“Young” and “sexy” were the catchwords at CBS' upfront presentation at Carnegie Hall on May 20 as the network, known for its older viewers, attempted to put an alluring spin on being the only broadcast network to add viewers season-to-season.
“Who says we're not sexy?” CBS Corp. President and CEO Leslie Moonves asked rhetorically during opening remarks at the network's presentation. “Only CBS is playing from a position of growth, stability and strength,” he said. “And you know what, winning really is the only sexy thing out there.”
Simon Baker, the youngish and sexy star of The Mentalist, the only bona fide hit of the new season, took the stage to remind advertisers to “stay positive in life and in advertising.” LL Cool J, one of the stars of NCIS: Los Angeles, performed his hit “Mama Said Knock You Out.” It was such a raucous rendition, and LL seemed so happy to be part of the CBS family, that one could almost forget the song is nearly 20 years old.
Despite its new sexy tune, CBS is doing little to tinker with its brand next season. The network will stick with a tried-and-true formula of broad-appeal dramas and one new comedy, Accidentally On Purpose, which will get a protective Monday night slot between How I Met Your Mother at 8 p.m. and Two and a Half Men at 9 p.m. CBS Entertainment President Nina Tassler described Accidentally On Purpose star Jenna Elfman, who plays a film critic who becomes pregnant after a one-night stand with a younger man, as “charming and adorable.” And she pointed out that the network “successfully built a second night of comedy” on Wednesday.
“At a time when we could all use a laugh, CBS delivered,” Tassler said as the giant screen above her head informed the audience that the C in CBS “also stands for comedy.”

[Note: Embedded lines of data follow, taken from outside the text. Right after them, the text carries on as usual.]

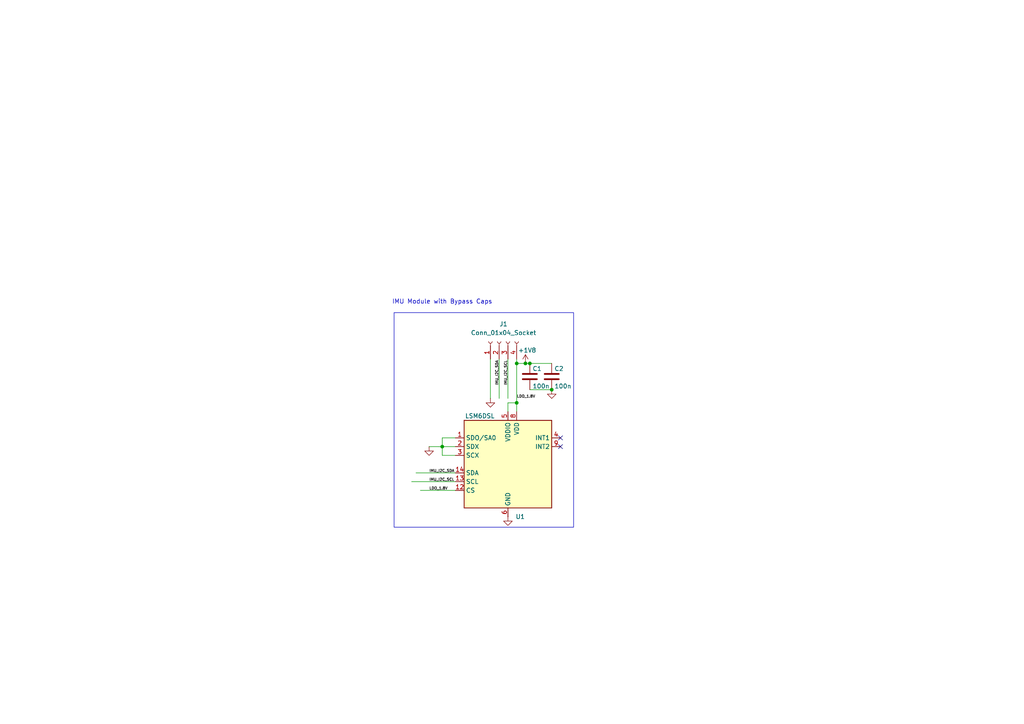
<source format=kicad_sch>
(kicad_sch
	(version 20231120)
	(generator "eeschema")
	(generator_version "8.0")
	(uuid "3b407343-5ff9-4b26-8d91-ce71bebfc022")
	(paper "A4")
	
	(junction
		(at 153.67 105.41)
		(diameter 0)
		(color 0 0 0 0)
		(uuid "2548a991-3620-42ea-88e6-5ab0f91a6f31")
	)
	(junction
		(at 128.27 129.54)
		(diameter 0)
		(color 0 0 0 0)
		(uuid "37518078-1ced-49a5-8fe6-4727ff19bc39")
	)
	(junction
		(at 160.02 113.03)
		(diameter 0)
		(color 0 0 0 0)
		(uuid "3efe97b4-7eea-481d-b77f-01e42f90bede")
	)
	(junction
		(at 149.86 116.84)
		(diameter 0)
		(color 0 0 0 0)
		(uuid "4468d4a7-f97c-4af6-a67b-8da036ab81e2")
	)
	(junction
		(at 149.86 105.41)
		(diameter 0)
		(color 0 0 0 0)
		(uuid "f4904a42-5a13-4cf6-8e33-c6628689a845")
	)
	(junction
		(at 152.4 105.41)
		(diameter 0)
		(color 0 0 0 0)
		(uuid "f837c23a-b11d-4358-870b-41378ab2f315")
	)
	(no_connect
		(at 162.56 127)
		(uuid "9c4b66ea-4908-4147-91af-451aed164706")
	)
	(no_connect
		(at 162.56 129.54)
		(uuid "d0fdef29-cb17-4746-8df7-6c74aa71f3f9")
	)
	(wire
		(pts
			(xy 124.46 129.54) (xy 128.27 129.54)
		)
		(stroke
			(width 0)
			(type default)
		)
		(uuid "0c41d90f-ac54-43a6-9b37-d0466d96c01f")
	)
	(wire
		(pts
			(xy 147.32 104.14) (xy 147.32 115.57)
		)
		(stroke
			(width 0)
			(type default)
		)
		(uuid "15ae9bb3-7aef-467a-8ad5-a2cd69e884e5")
	)
	(wire
		(pts
			(xy 149.86 116.84) (xy 149.86 119.38)
		)
		(stroke
			(width 0)
			(type default)
		)
		(uuid "16520097-16d7-490d-a889-0a3fb42efd4d")
	)
	(wire
		(pts
			(xy 149.86 105.41) (xy 152.4 105.41)
		)
		(stroke
			(width 0)
			(type default)
		)
		(uuid "19f86a9f-b0e5-415b-ba28-37e0140aace1")
	)
	(wire
		(pts
			(xy 147.32 116.84) (xy 147.32 119.38)
		)
		(stroke
			(width 0)
			(type default)
		)
		(uuid "26793b2c-9443-44de-ba0b-f39529566335")
	)
	(wire
		(pts
			(xy 121.92 142.24) (xy 132.08 142.24)
		)
		(stroke
			(width 0)
			(type default)
		)
		(uuid "2c8473e1-84a5-4212-ba28-5fb848fb734d")
	)
	(wire
		(pts
			(xy 153.67 113.03) (xy 160.02 113.03)
		)
		(stroke
			(width 0)
			(type default)
		)
		(uuid "2caf9b7e-14df-4355-8664-ad629a272b5b")
	)
	(wire
		(pts
			(xy 128.27 127) (xy 128.27 129.54)
		)
		(stroke
			(width 0)
			(type default)
		)
		(uuid "3d63dce9-9847-4dd8-8861-41befc74d7eb")
	)
	(wire
		(pts
			(xy 149.86 105.41) (xy 149.86 116.84)
		)
		(stroke
			(width 0)
			(type default)
		)
		(uuid "3d7b44a0-8fae-41e4-82b2-57512458710c")
	)
	(wire
		(pts
			(xy 128.27 132.08) (xy 128.27 129.54)
		)
		(stroke
			(width 0)
			(type default)
		)
		(uuid "4f313992-81b9-4846-aa48-b2375a0c9b0f")
	)
	(wire
		(pts
			(xy 119.38 139.7) (xy 132.08 139.7)
		)
		(stroke
			(width 0)
			(type default)
		)
		(uuid "56eda70c-883d-4ee3-a508-8360717ff260")
	)
	(wire
		(pts
			(xy 149.86 104.14) (xy 149.86 105.41)
		)
		(stroke
			(width 0)
			(type default)
		)
		(uuid "95f3ee71-55d9-4f0f-8a19-209596854872")
	)
	(wire
		(pts
			(xy 153.67 105.41) (xy 160.02 105.41)
		)
		(stroke
			(width 0)
			(type default)
		)
		(uuid "99a32002-81d4-4599-bd41-c0f0f434aa90")
	)
	(wire
		(pts
			(xy 120.65 137.16) (xy 132.08 137.16)
		)
		(stroke
			(width 0)
			(type default)
		)
		(uuid "9baf0533-5c02-47b4-bc5e-809cf0b33da7")
	)
	(wire
		(pts
			(xy 142.24 104.14) (xy 142.24 115.57)
		)
		(stroke
			(width 0)
			(type default)
		)
		(uuid "a7edd20b-3df4-4df8-a46b-ba8877aad30f")
	)
	(wire
		(pts
			(xy 149.86 116.84) (xy 147.32 116.84)
		)
		(stroke
			(width 0)
			(type default)
		)
		(uuid "b6d502d7-90aa-4014-9c00-c60090300ff5")
	)
	(wire
		(pts
			(xy 152.4 105.41) (xy 153.67 105.41)
		)
		(stroke
			(width 0)
			(type default)
		)
		(uuid "c3c3e2aa-e710-4450-9e5d-81c41fbe25c7")
	)
	(wire
		(pts
			(xy 144.78 104.14) (xy 144.78 115.57)
		)
		(stroke
			(width 0)
			(type default)
		)
		(uuid "c4913eaf-c466-4b5c-9024-75e73f100fa9")
	)
	(wire
		(pts
			(xy 128.27 129.54) (xy 132.08 129.54)
		)
		(stroke
			(width 0)
			(type default)
		)
		(uuid "d2dfb0dc-fea4-4be2-97e9-b533fceef407")
	)
	(wire
		(pts
			(xy 132.08 132.08) (xy 128.27 132.08)
		)
		(stroke
			(width 0)
			(type default)
		)
		(uuid "d9a5be6a-c045-4f5a-8f6f-e6828fe5ff1f")
	)
	(wire
		(pts
			(xy 132.08 127) (xy 128.27 127)
		)
		(stroke
			(width 0)
			(type default)
		)
		(uuid "f80674eb-40d2-4e96-936c-f802dde954d3")
	)
	(rectangle
		(start 114.3 90.678)
		(end 166.37 152.908)
		(stroke
			(width 0)
			(type default)
		)
		(fill
			(type none)
		)
		(uuid feb3c595-ee73-475a-9889-c62f39133f68)
	)
	(text "IMU Module with Bypass Caps"
		(exclude_from_sim no)
		(at 128.27 87.63 0)
		(effects
			(font
				(size 1.27 1.27)
			)
		)
		(uuid "f44e77e8-948a-49f5-90e0-6d168d2c78fa")
	)
	(label "LDO_1.8V"
		(at 124.46 142.24 0)
		(fields_autoplaced yes)
		(effects
			(font
				(size 0.762 0.762)
			)
			(justify left bottom)
		)
		(uuid "5df45f02-f0ff-424b-b1b0-8f9540b4e896")
	)
	(label "IMU_I2C_SDA"
		(at 144.78 111.76 90)
		(fields_autoplaced yes)
		(effects
			(font
				(size 0.762 0.762)
			)
			(justify left bottom)
		)
		(uuid "a42346bc-1c0b-4f49-bece-91bf6c8538d5")
	)
	(label "IMU_I2C_SCL"
		(at 147.32 111.76 90)
		(fields_autoplaced yes)
		(effects
			(font
				(size 0.762 0.762)
			)
			(justify left bottom)
		)
		(uuid "b73fe0cd-d448-4421-8ac8-73d8d2a6bc3a")
	)
	(label "LDO_1.8V"
		(at 149.86 115.57 0)
		(fields_autoplaced yes)
		(effects
			(font
				(size 0.762 0.762)
			)
			(justify left bottom)
		)
		(uuid "c22ff2ae-7fdf-47e9-a89c-e942558bdd86")
	)
	(label "IMU_I2C_SCL"
		(at 124.46 139.7 0)
		(fields_autoplaced yes)
		(effects
			(font
				(size 0.762 0.762)
			)
			(justify left bottom)
		)
		(uuid "d2f59e76-cefb-46d0-89d2-76af493ca843")
	)
	(label "IMU_I2C_SDA"
		(at 124.46 137.16 0)
		(fields_autoplaced yes)
		(effects
			(font
				(size 0.762 0.762)
			)
			(justify left bottom)
		)
		(uuid "f8e8d2c9-1f06-4e92-af38-0aece9e7c706")
	)
	(symbol
		(lib_id "power:GND")
		(at 124.46 129.54 0)
		(unit 1)
		(exclude_from_sim no)
		(in_bom yes)
		(on_board yes)
		(dnp no)
		(fields_autoplaced yes)
		(uuid "2711d140-a208-4191-969c-72c90fbc5995")
		(property "Reference" "#PWR01"
			(at 124.46 135.89 0)
			(effects
				(font
					(size 1.27 1.27)
				)
				(hide yes)
			)
		)
		(property "Value" "GND"
			(at 124.46 134.62 0)
			(effects
				(font
					(size 1.27 1.27)
				)
				(hide yes)
			)
		)
		(property "Footprint" ""
			(at 124.46 129.54 0)
			(effects
				(font
					(size 1.27 1.27)
				)
				(hide yes)
			)
		)
		(property "Datasheet" ""
			(at 124.46 129.54 0)
			(effects
				(font
					(size 1.27 1.27)
				)
				(hide yes)
			)
		)
		(property "Description" "Power symbol creates a global label with name \"GND\" , ground"
			(at 124.46 129.54 0)
			(effects
				(font
					(size 1.27 1.27)
				)
				(hide yes)
			)
		)
		(pin "1"
			(uuid "317e01f8-952e-403c-b42f-b3a933d8900b")
		)
		(instances
			(project "IMU_Breakout"
				(path "/3b407343-5ff9-4b26-8d91-ce71bebfc022"
					(reference "#PWR01")
					(unit 1)
				)
			)
		)
	)
	(symbol
		(lib_id "power:GND")
		(at 160.02 113.03 0)
		(unit 1)
		(exclude_from_sim no)
		(in_bom yes)
		(on_board yes)
		(dnp no)
		(fields_autoplaced yes)
		(uuid "717b9236-426e-492f-975b-bf285241c8e6")
		(property "Reference" "#PWR03"
			(at 160.02 119.38 0)
			(effects
				(font
					(size 1.27 1.27)
				)
				(hide yes)
			)
		)
		(property "Value" "GND"
			(at 160.02 118.11 0)
			(effects
				(font
					(size 1.27 1.27)
				)
				(hide yes)
			)
		)
		(property "Footprint" ""
			(at 160.02 113.03 0)
			(effects
				(font
					(size 1.27 1.27)
				)
				(hide yes)
			)
		)
		(property "Datasheet" ""
			(at 160.02 113.03 0)
			(effects
				(font
					(size 1.27 1.27)
				)
				(hide yes)
			)
		)
		(property "Description" "Power symbol creates a global label with name \"GND\" , ground"
			(at 160.02 113.03 0)
			(effects
				(font
					(size 1.27 1.27)
				)
				(hide yes)
			)
		)
		(pin "1"
			(uuid "8589c3ff-0d19-4538-9523-f3c72629010f")
		)
		(instances
			(project ""
				(path "/3b407343-5ff9-4b26-8d91-ce71bebfc022"
					(reference "#PWR03")
					(unit 1)
				)
			)
		)
	)
	(symbol
		(lib_id "power:GND")
		(at 147.32 149.86 0)
		(unit 1)
		(exclude_from_sim no)
		(in_bom yes)
		(on_board yes)
		(dnp no)
		(fields_autoplaced yes)
		(uuid "7a94aab2-9536-442f-997b-683417b6dcb2")
		(property "Reference" "#PWR02"
			(at 147.32 156.21 0)
			(effects
				(font
					(size 1.27 1.27)
				)
				(hide yes)
			)
		)
		(property "Value" "GND"
			(at 147.32 154.94 0)
			(effects
				(font
					(size 1.27 1.27)
				)
				(hide yes)
			)
		)
		(property "Footprint" ""
			(at 147.32 149.86 0)
			(effects
				(font
					(size 1.27 1.27)
				)
				(hide yes)
			)
		)
		(property "Datasheet" ""
			(at 147.32 149.86 0)
			(effects
				(font
					(size 1.27 1.27)
				)
				(hide yes)
			)
		)
		(property "Description" "Power symbol creates a global label with name \"GND\" , ground"
			(at 147.32 149.86 0)
			(effects
				(font
					(size 1.27 1.27)
				)
				(hide yes)
			)
		)
		(pin "1"
			(uuid "fc5684b9-b0d5-4a84-ab92-bb466ccd8016")
		)
		(instances
			(project "IMU_Breakout"
				(path "/3b407343-5ff9-4b26-8d91-ce71bebfc022"
					(reference "#PWR02")
					(unit 1)
				)
			)
		)
	)
	(symbol
		(lib_id "Device:C")
		(at 160.02 109.22 0)
		(unit 1)
		(exclude_from_sim no)
		(in_bom yes)
		(on_board yes)
		(dnp no)
		(uuid "b344bc5f-622b-42df-9b92-b5b8f48f576a")
		(property "Reference" "C2"
			(at 160.782 106.934 0)
			(effects
				(font
					(size 1.27 1.27)
				)
				(justify left)
			)
		)
		(property "Value" "100n"
			(at 160.782 112.014 0)
			(effects
				(font
					(size 1.27 1.27)
				)
				(justify left)
			)
		)
		(property "Footprint" "Capacitor_SMD:C_0805_2012Metric"
			(at 160.9852 113.03 0)
			(effects
				(font
					(size 1.27 1.27)
				)
				(hide yes)
			)
		)
		(property "Datasheet" "~"
			(at 160.02 109.22 0)
			(effects
				(font
					(size 1.27 1.27)
				)
				(hide yes)
			)
		)
		(property "Description" "Unpolarized capacitor"
			(at 160.02 109.22 0)
			(effects
				(font
					(size 1.27 1.27)
				)
				(hide yes)
			)
		)
		(pin "1"
			(uuid "d50c2beb-3b5b-438c-9420-029431751e1b")
		)
		(pin "2"
			(uuid "a6a484da-d07c-41be-9d79-381d3d0d6b41")
		)
		(instances
			(project "IMU_Breakout"
				(path "/3b407343-5ff9-4b26-8d91-ce71bebfc022"
					(reference "C2")
					(unit 1)
				)
			)
		)
	)
	(symbol
		(lib_id "Connector:Conn_01x04_Socket")
		(at 144.78 99.06 90)
		(unit 1)
		(exclude_from_sim no)
		(in_bom yes)
		(on_board yes)
		(dnp no)
		(fields_autoplaced yes)
		(uuid "b4b59be6-6407-4dab-9a33-111dac1092c2")
		(property "Reference" "J1"
			(at 146.05 93.98 90)
			(effects
				(font
					(size 1.27 1.27)
				)
			)
		)
		(property "Value" "Conn_01x04_Socket"
			(at 146.05 96.52 90)
			(effects
				(font
					(size 1.27 1.27)
				)
			)
		)
		(property "Footprint" "Connector_Molex:Molex_Nano-Fit_105309-xx04_1x04_P2.50mm_Vertical"
			(at 144.78 99.06 0)
			(effects
				(font
					(size 1.27 1.27)
				)
				(hide yes)
			)
		)
		(property "Datasheet" "~"
			(at 144.78 99.06 0)
			(effects
				(font
					(size 1.27 1.27)
				)
				(hide yes)
			)
		)
		(property "Description" "Generic connector, single row, 01x04, script generated"
			(at 144.78 99.06 0)
			(effects
				(font
					(size 1.27 1.27)
				)
				(hide yes)
			)
		)
		(pin "4"
			(uuid "042f0690-cff5-46a3-b68d-16534998a1e3")
		)
		(pin "1"
			(uuid "1c91372e-53e5-48c9-b0fb-7d04339eac41")
		)
		(pin "2"
			(uuid "5ae5f3e1-cf1a-4e78-8474-e831178374b3")
		)
		(pin "3"
			(uuid "fd191794-b62c-48fd-8537-28d630638006")
		)
		(instances
			(project ""
				(path "/3b407343-5ff9-4b26-8d91-ce71bebfc022"
					(reference "J1")
					(unit 1)
				)
			)
		)
	)
	(symbol
		(lib_id "Device:C")
		(at 153.67 109.22 0)
		(unit 1)
		(exclude_from_sim no)
		(in_bom yes)
		(on_board yes)
		(dnp no)
		(uuid "bda240d5-1cbc-4976-98ca-8990ca887813")
		(property "Reference" "C1"
			(at 154.432 106.934 0)
			(effects
				(font
					(size 1.27 1.27)
				)
				(justify left)
			)
		)
		(property "Value" "100n"
			(at 154.432 112.014 0)
			(effects
				(font
					(size 1.27 1.27)
				)
				(justify left)
			)
		)
		(property "Footprint" "Capacitor_SMD:C_0805_2012Metric"
			(at 154.6352 113.03 0)
			(effects
				(font
					(size 1.27 1.27)
				)
				(hide yes)
			)
		)
		(property "Datasheet" "~"
			(at 153.67 109.22 0)
			(effects
				(font
					(size 1.27 1.27)
				)
				(hide yes)
			)
		)
		(property "Description" "Unpolarized capacitor"
			(at 153.67 109.22 0)
			(effects
				(font
					(size 1.27 1.27)
				)
				(hide yes)
			)
		)
		(pin "1"
			(uuid "99ddb8a4-d8e3-4195-bed3-094d85412769")
		)
		(pin "2"
			(uuid "a32bcc75-37d7-40f6-9e69-e78d93e0f8d6")
		)
		(instances
			(project ""
				(path "/3b407343-5ff9-4b26-8d91-ce71bebfc022"
					(reference "C1")
					(unit 1)
				)
			)
		)
	)
	(symbol
		(lib_id "power:+1V8")
		(at 152.4 105.41 0)
		(unit 1)
		(exclude_from_sim no)
		(in_bom yes)
		(on_board yes)
		(dnp no)
		(uuid "c5a668d7-4bdb-48d3-904b-3a137fe67093")
		(property "Reference" "#PWR04"
			(at 152.4 109.22 0)
			(effects
				(font
					(size 1.27 1.27)
				)
				(hide yes)
			)
		)
		(property "Value" "+1V8"
			(at 152.908 101.6 0)
			(effects
				(font
					(size 1.27 1.27)
				)
			)
		)
		(property "Footprint" ""
			(at 152.4 105.41 0)
			(effects
				(font
					(size 1.27 1.27)
				)
				(hide yes)
			)
		)
		(property "Datasheet" ""
			(at 152.4 105.41 0)
			(effects
				(font
					(size 1.27 1.27)
				)
				(hide yes)
			)
		)
		(property "Description" "Power symbol creates a global label with name \"+1V8\""
			(at 152.4 105.41 0)
			(effects
				(font
					(size 1.27 1.27)
				)
				(hide yes)
			)
		)
		(pin "1"
			(uuid "ab8e63b2-8968-4148-9c7d-c8e42b5357f5")
		)
		(instances
			(project ""
				(path "/3b407343-5ff9-4b26-8d91-ce71bebfc022"
					(reference "#PWR04")
					(unit 1)
				)
			)
		)
	)
	(symbol
		(lib_id "Sensor_Motion:LSM6DSL")
		(at 147.32 134.62 0)
		(unit 1)
		(exclude_from_sim no)
		(in_bom yes)
		(on_board yes)
		(dnp no)
		(uuid "dae35b22-0fcf-4e59-a4cb-7cd1489349b3")
		(property "Reference" "U1"
			(at 149.5141 149.86 0)
			(effects
				(font
					(size 1.27 1.27)
				)
				(justify left)
			)
		)
		(property "Value" "LSM6DSL"
			(at 134.874 120.65 0)
			(effects
				(font
					(size 1.27 1.27)
				)
				(justify left)
			)
		)
		(property "Footprint" "Package_LGA:LGA-14_3x2.5mm_P0.5mm_LayoutBorder3x4y"
			(at 137.16 152.4 0)
			(effects
				(font
					(size 1.27 1.27)
				)
				(justify left)
				(hide yes)
			)
		)
		(property "Datasheet" "https://www.st.com/resource/en/datasheet/lsm6dsl.pdf"
			(at 149.86 151.13 0)
			(effects
				(font
					(size 1.27 1.27)
				)
				(hide yes)
			)
		)
		(property "Description" "I2C/SPI, iNEMO inertial module: always-on 3D accelerometer and 3D gyroscope, 1.71V to 3.6V VCC"
			(at 147.32 134.62 0)
			(effects
				(font
					(size 1.27 1.27)
				)
				(hide yes)
			)
		)
		(pin "13"
			(uuid "c58e92be-ff00-4b98-b5ee-9b3b74d3d654")
		)
		(pin "4"
			(uuid "454789c6-dc74-4e1e-97ee-2016d03c56c3")
		)
		(pin "11"
			(uuid "bedd5923-95cb-464f-88c5-9a36fa114fc1")
		)
		(pin "7"
			(uuid "5f1dc333-6235-4d9a-8b36-06d96746cb0f")
		)
		(pin "9"
			(uuid "f868fa7c-d2f4-4be1-8b00-6ac7a8020d0a")
		)
		(pin "8"
			(uuid "fdbf9695-2819-4779-98ca-1271097bfd2e")
		)
		(pin "3"
			(uuid "150ad22b-1206-4146-bdde-0b22e866a995")
		)
		(pin "6"
			(uuid "8d4655b8-76bc-4aae-9522-f836e1a8a575")
		)
		(pin "5"
			(uuid "63737955-938b-4272-91ef-896c63a32bd3")
		)
		(pin "1"
			(uuid "0794fd49-12b3-4445-9956-9fd7c62b087d")
		)
		(pin "14"
			(uuid "5b2b6de7-73ca-4d28-abc5-6fe885a7e4d9")
		)
		(pin "2"
			(uuid "c1fc636b-c507-4bce-a652-f4895cd21437")
		)
		(pin "12"
			(uuid "41c4b37c-6a96-4e2f-9ae9-4dddf6c56399")
		)
		(pin "10"
			(uuid "42e90c7a-336d-423c-975b-1c2fe18cb4f4")
		)
		(instances
			(project "IMU_Breakout"
				(path "/3b407343-5ff9-4b26-8d91-ce71bebfc022"
					(reference "U1")
					(unit 1)
				)
			)
		)
	)
	(symbol
		(lib_id "power:GND")
		(at 142.24 115.57 0)
		(unit 1)
		(exclude_from_sim no)
		(in_bom yes)
		(on_board yes)
		(dnp no)
		(fields_autoplaced yes)
		(uuid "dc397c6f-6b90-426e-aa58-f131f86ac4c0")
		(property "Reference" "#PWR05"
			(at 142.24 121.92 0)
			(effects
				(font
					(size 1.27 1.27)
				)
				(hide yes)
			)
		)
		(property "Value" "GND"
			(at 142.24 120.65 0)
			(effects
				(font
					(size 1.27 1.27)
				)
				(hide yes)
			)
		)
		(property "Footprint" ""
			(at 142.24 115.57 0)
			(effects
				(font
					(size 1.27 1.27)
				)
				(hide yes)
			)
		)
		(property "Datasheet" ""
			(at 142.24 115.57 0)
			(effects
				(font
					(size 1.27 1.27)
				)
				(hide yes)
			)
		)
		(property "Description" "Power symbol creates a global label with name \"GND\" , ground"
			(at 142.24 115.57 0)
			(effects
				(font
					(size 1.27 1.27)
				)
				(hide yes)
			)
		)
		(pin "1"
			(uuid "a308181b-775d-4e7d-8765-cccd5a0f2379")
		)
		(instances
			(project ""
				(path "/3b407343-5ff9-4b26-8d91-ce71bebfc022"
					(reference "#PWR05")
					(unit 1)
				)
			)
		)
	)
	(sheet_instances
		(path "/"
			(page "1")
		)
	)
)

</source>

On Tuesday, NCIS and NCIS: Los Angeles will comprise a crime block from 8 p.m. to 10 p.m., providing a launch pad for new drama The Good Wife, starring Julianna Margulies as the wife of a disgraced politician who goes back to work as a lawyer after her husband lands in jail. The drama, which echoes several recent scandals including the downfall of former New York governor Eliot Spitzer, earned praise from advertisers and critics. “It's scandalously good,” Tassler said.
Three Rivers, about a team of Pittsburgh doctors who perform organ transplants, will have some heavy lifting to do on Sunday at 9 p.m. against ABC's Desperate Housewives. But Tassler professed confidence in the show's “young ensemble cast” led by Moonlight heartthrob Alex O'Loughlin.
The most voluble audience response came during a lengthy cutdown of midseason unscripted entry Undercover Boss, which depicts a president slumming it with the rank and file in his own company. The British import comes with a big emotional payoff and offers a positive characterization of a corporate president at a time when the headlines have been dominated by the greed and incompetence of Wall Street CEOs.
The clip featured Larry O'Donnell, president and COO of Waste Management. After cleaning portable toilets and sorting through trash, he comes to appreciate his employees and gives them all raises. And at 50ish and balding, O'Donnell is neither young nor sexy.